How Workday is using BigPanda to increase availability SLA
It’s always great to get a shout-out from a customer, so I was thrilled to read a post on “Medium” written by our friends at Workday that talks about BigPanda!
In the post, Owen Sullivan, Software Development Manager at Workday, discusses how Workday raised their availability SLA from an already industry-leading 99.5% to 99.7%, and how one of the key drivers they see for delivering on this promise is efficient monitoring. As part of that, they recently added Prometheus to their monitoring infrastructure, gaining improved visibility into their service health with new metrics and alerts.
But as is always the case, while adding much-needed visibility and value to individuals and teams, these new metrics and alerts also added, in Owen’s words, “a firehose of data noise.” Owen continues to explain:
“ [these alerts] tended to stay around forever, even if they were added for a transient issue. And at the same time, Workday keeps growing and advancing our product offering… The combined effect made it difficult to know which consoles to look at in emergent situations”.

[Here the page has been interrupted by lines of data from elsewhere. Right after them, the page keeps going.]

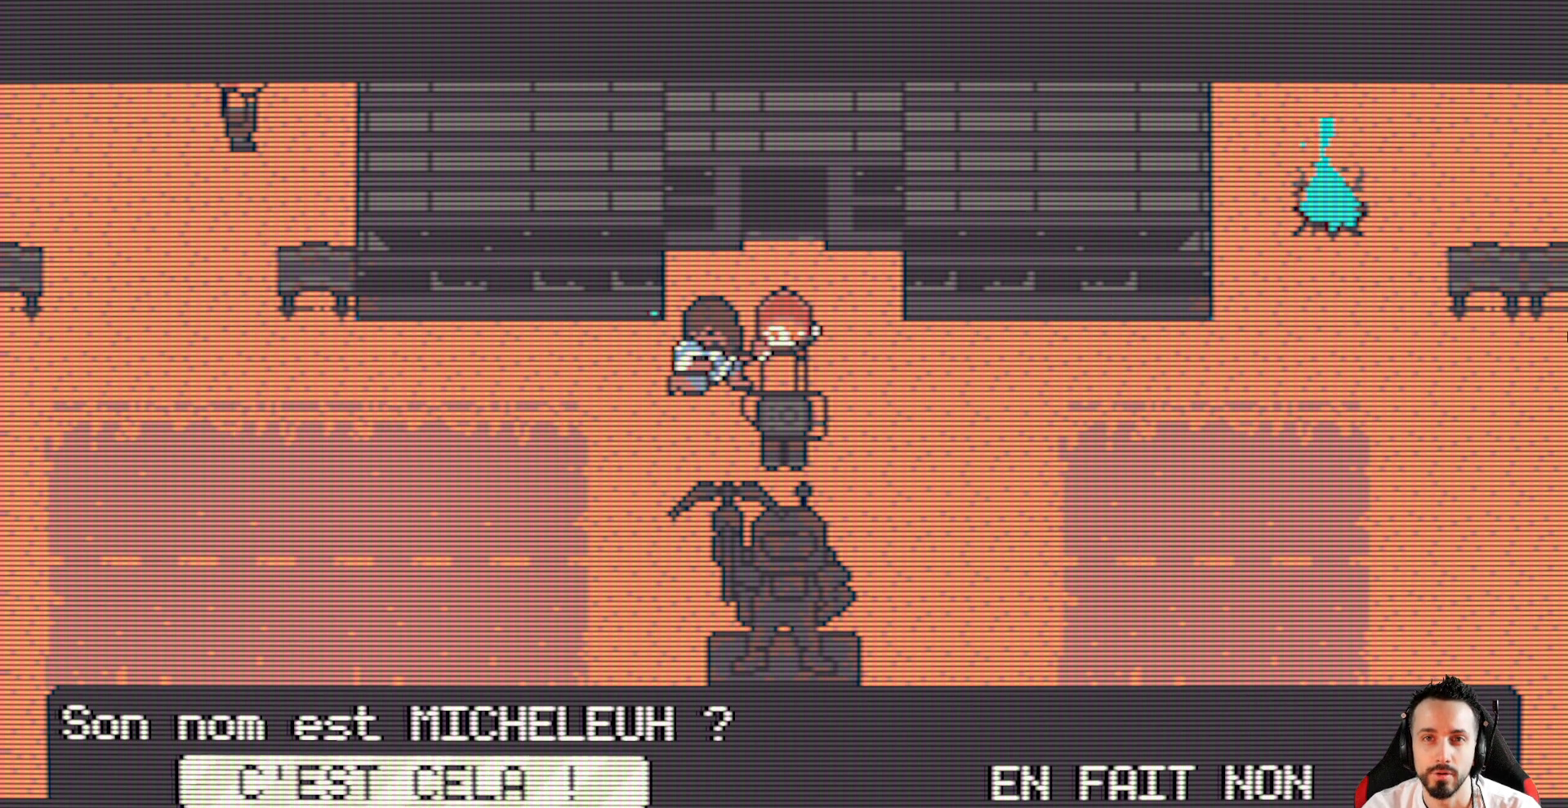
{"keys": [], "events": []}
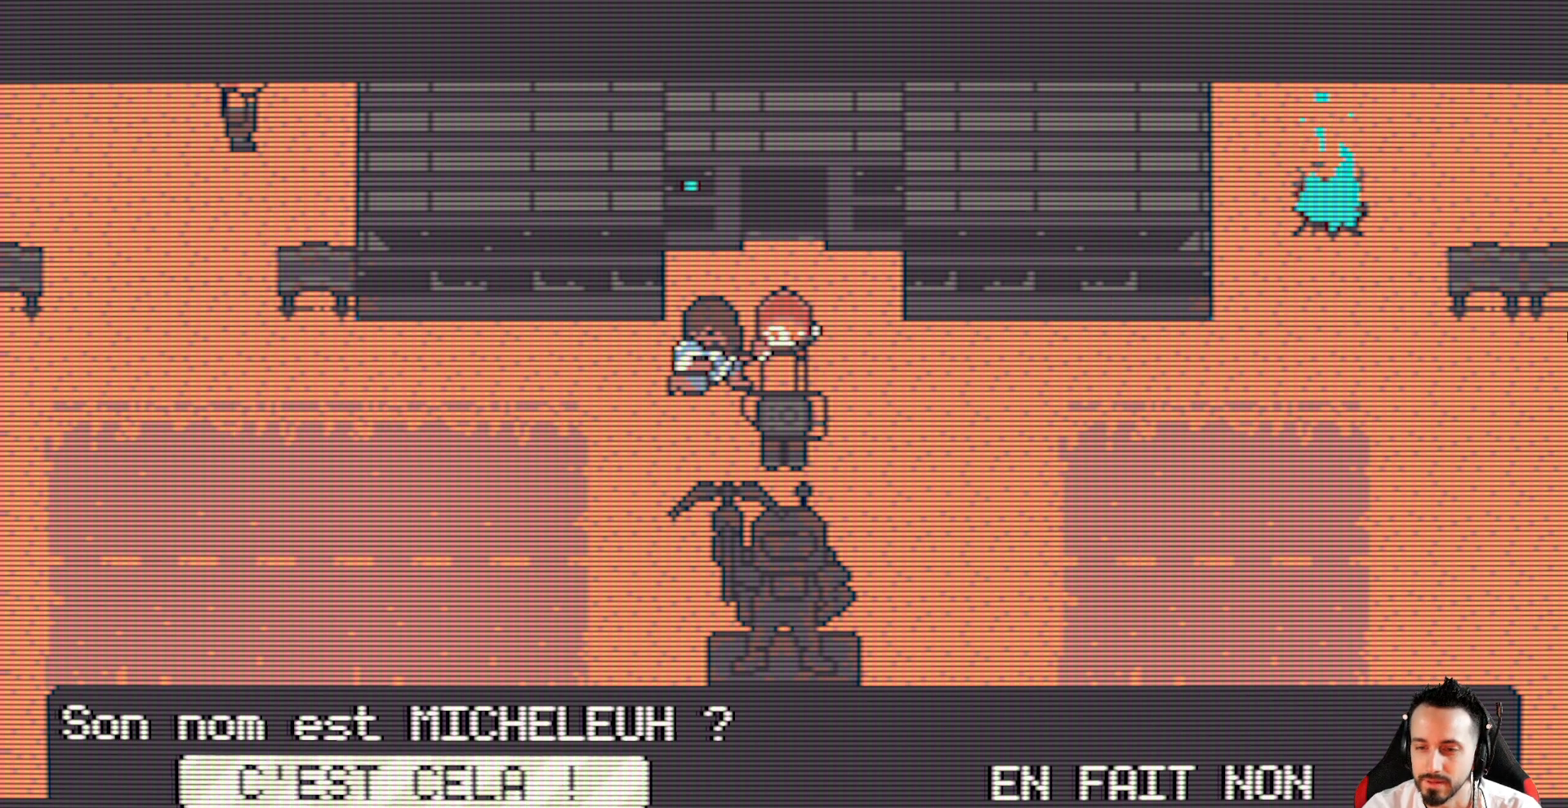
{"keys": [], "events": [[117, "space", "down"], [217, "space", "up"]]}
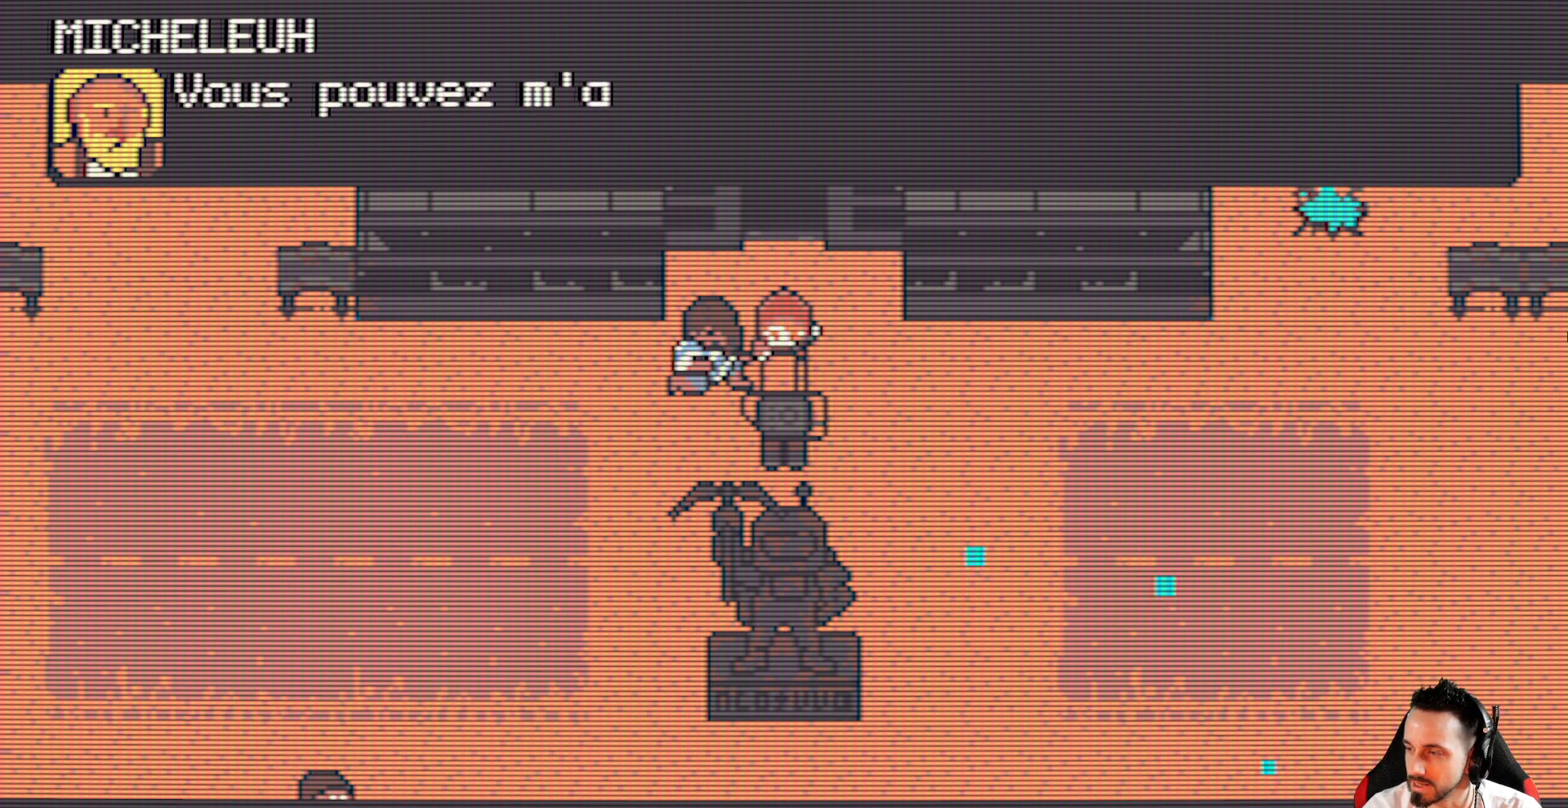
{"keys": [], "events": []}
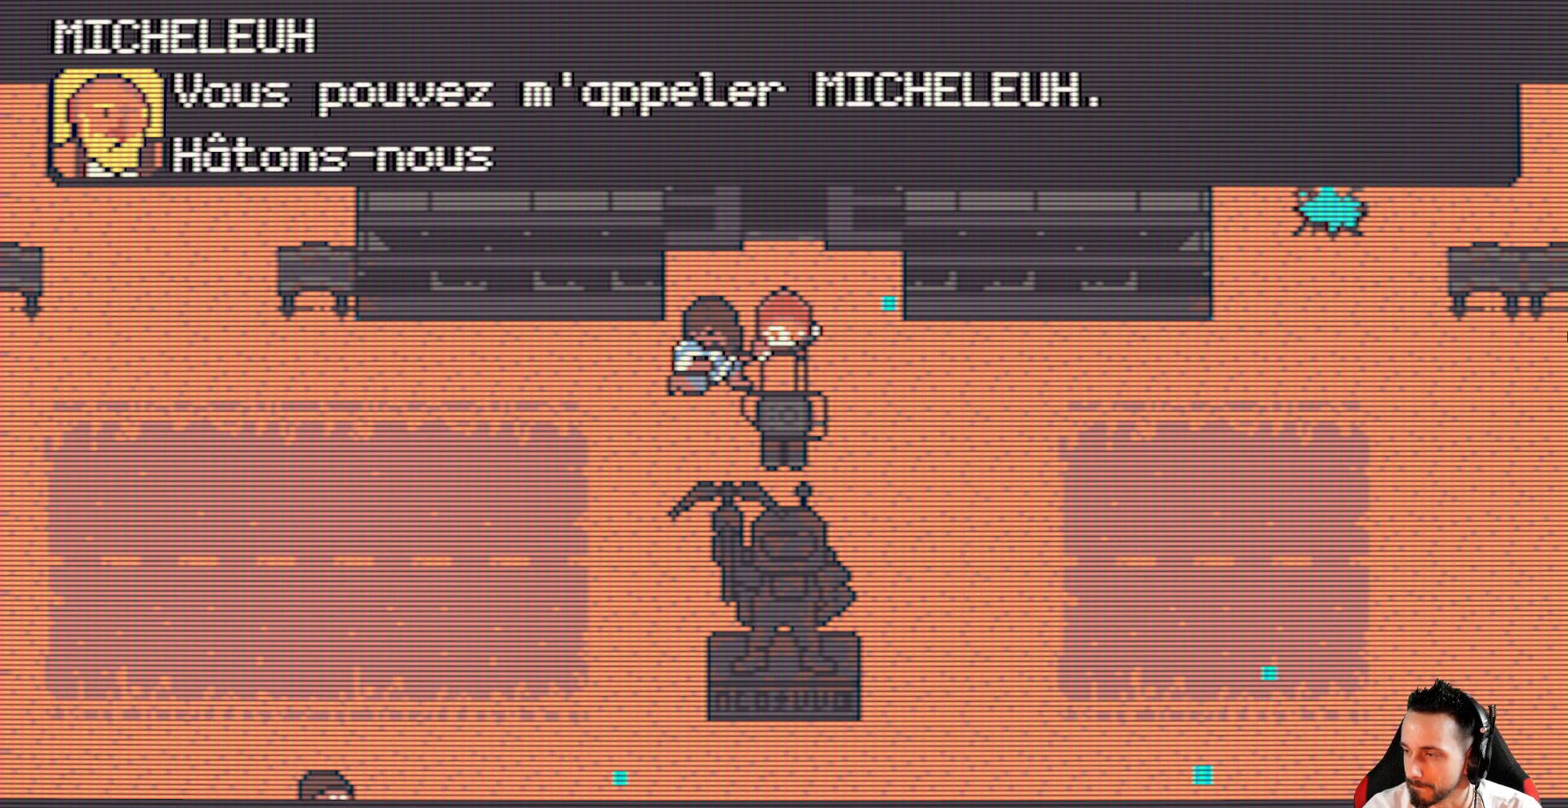
{"keys": [], "events": []}
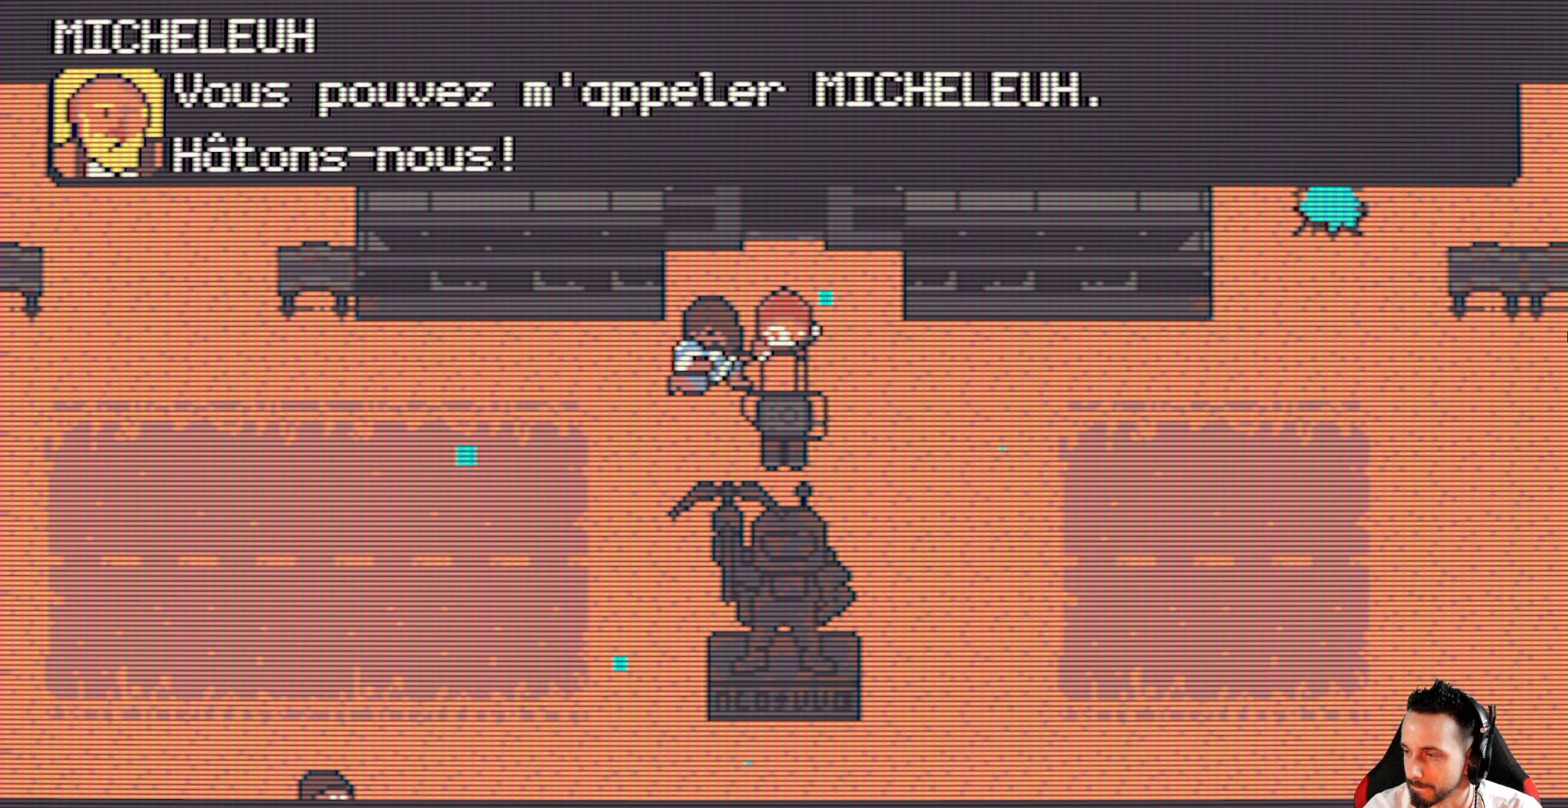
{"keys": [], "events": []}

So the first step they took to address this issue was… wait for it… deploying BigPanda!
“BigPanda uses machine learning to correlate alerts into insight-rich incidents and present them in a single pane of glass. This makes it easier to respond to, and resolve, problems in our infrastructure”.
Couldn’t have said it better myself.
I could go on – but I think it would be better to hear it straight from the source . It’s much more convincing…
And – you can take a peek at Owen’s new puppies!
Thanks Owen, for the mention. At BigPanda, we’re thrilled and honored to partner with you in your success.